Using the withTransaction() around hook (recommended)
A single around hook handles the whole lifecycle: start → commit on success → rollback on error. It also defers Feathers service events until the transaction commits (and discards them on rollback), so listeners never react to data that was rolled back — including events from nested cross-service calls.
Per method:
import { withTransaction } from "@fratzinger/feathers-kysely";
app.service("users").hooks({
around: {
create: [withTransaction()],
},
});For full cross-service event deferral, register it app-wide. App-level around hooks run for every service and execute inside Feathers' internal event hook, which is exactly what makes deferral work:
app.hooks({
around: [withTransaction()],
});withTransaction() only engages for create / update / patch / remove. Every other method, and any non-Kysely or transaction-incapable service (e.g. in-memory SQLite), is a transparent passthrough — so app-level registration is safe across a mixed app.
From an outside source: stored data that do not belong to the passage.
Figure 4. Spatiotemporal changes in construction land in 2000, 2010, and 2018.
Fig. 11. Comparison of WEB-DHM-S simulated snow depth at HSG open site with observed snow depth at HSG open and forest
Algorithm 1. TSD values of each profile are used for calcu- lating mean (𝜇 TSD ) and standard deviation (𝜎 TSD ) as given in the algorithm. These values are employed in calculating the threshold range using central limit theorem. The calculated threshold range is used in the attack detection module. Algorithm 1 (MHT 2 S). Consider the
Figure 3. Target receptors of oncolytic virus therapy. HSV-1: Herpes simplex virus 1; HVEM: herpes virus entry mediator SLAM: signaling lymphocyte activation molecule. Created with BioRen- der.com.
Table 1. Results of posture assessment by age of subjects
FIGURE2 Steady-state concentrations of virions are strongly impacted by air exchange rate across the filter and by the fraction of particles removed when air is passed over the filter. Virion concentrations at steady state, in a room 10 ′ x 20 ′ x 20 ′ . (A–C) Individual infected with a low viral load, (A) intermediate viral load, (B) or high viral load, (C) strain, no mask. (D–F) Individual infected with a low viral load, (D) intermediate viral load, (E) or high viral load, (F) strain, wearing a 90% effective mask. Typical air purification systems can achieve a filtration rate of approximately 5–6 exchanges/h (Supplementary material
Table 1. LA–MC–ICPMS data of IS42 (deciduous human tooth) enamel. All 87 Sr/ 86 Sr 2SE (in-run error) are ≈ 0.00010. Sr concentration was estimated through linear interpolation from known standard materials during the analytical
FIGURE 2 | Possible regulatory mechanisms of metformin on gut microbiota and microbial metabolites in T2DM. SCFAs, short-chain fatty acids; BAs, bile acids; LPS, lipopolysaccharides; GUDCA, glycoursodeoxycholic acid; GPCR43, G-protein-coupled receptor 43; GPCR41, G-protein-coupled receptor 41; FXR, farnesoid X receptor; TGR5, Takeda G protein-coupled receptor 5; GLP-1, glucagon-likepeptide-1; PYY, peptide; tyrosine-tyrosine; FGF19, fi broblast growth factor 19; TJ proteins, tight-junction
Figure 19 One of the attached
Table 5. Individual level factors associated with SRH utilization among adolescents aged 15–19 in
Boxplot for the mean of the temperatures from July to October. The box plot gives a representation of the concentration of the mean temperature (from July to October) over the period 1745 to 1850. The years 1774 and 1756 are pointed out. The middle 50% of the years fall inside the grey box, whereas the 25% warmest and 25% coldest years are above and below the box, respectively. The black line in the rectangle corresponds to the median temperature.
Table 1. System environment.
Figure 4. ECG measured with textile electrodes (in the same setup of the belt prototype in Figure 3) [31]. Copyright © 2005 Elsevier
Root vs. nested is detected automatically: if params.transaction is already set, a savepoint is opened instead of a new root transaction. Forward context.params.transaction into nested service calls to include them:
app.service("users").hooks({
around: { create: [withTransaction()] },
before: {
create: [
async (context) => {
await context.app
.service("audit")
.create(
{ message: "user created" },
{ transaction: context.params.transaction },
);
},
],
},
});Event timing
- On a successful root commit, all collected events (
created/updated/patched/removed), including those of nested cross-service calls, are emitted in call order. - On rollback, no events are emitted at all.
- Only the root transaction flushes; nested savepoints just queue onto it.
For a nested service's event to be deferred it must also run through withTransaction() (per-service or app-level) and the call must forward params.transaction.
How event deferral works
Feathers emits created/updated/… in an internal app-level around hook that wraps every method. withTransaction() runs inside it. After the wrapped method resolves, the hook captures the pending event into a root-transaction-scoped queue and clears context.event so the internal hook does not emit immediately. When the root transaction commits, the queue is flushed; on rollback it is discarded.
Legacy hooks (deprecated)
Deprecated
trxStart / trxCommit / trxRollback are kept for backward compatibility but are deprecated. They do not defer cross-service events. Prefer withTransaction().
import { trxStart, trxCommit, trxRollback } from "@fratzinger/feathers-kysely";
app.service("users").hooks({
before: {
create: [trxStart()],
},
after: {
create: [trxCommit()],
},
error: {
create: [trxRollback()],
},
});Using Params Directly
You can manage transactions manually by passing a transaction object in params. This interoperates with withTransaction() — forward context.params.transaction into nested service calls and they join the same transaction:
import type { KyselyAdapterTransaction } from "@fratzinger/feathers-kysely";
const trx = await db.startTransaction().execute();
const transaction: KyselyAdapterTransaction = {
trx,
id: Date.now(),
starting: false,
};
try {
await app
.service("users")
.create({ name: "Alice", age: 30 }, { transaction });
await app
.service("posts")
.create({ title: "Hello", userId: 1 }, { transaction });
await trx.commit().execute();
} catch (error) {
await trx.rollback().execute();
throw error;
}Nested Transactions (Savepoints)
Nested transactions are backed by savepoints. When a params.transaction is already present, withTransaction() (and the legacy trxStart()) opens a savepoint via trx.savepoint() instead of a new root transaction, releasing it on success and rolling back to it on error. This happens automatically — just forward context.params.transaction into the nested service call.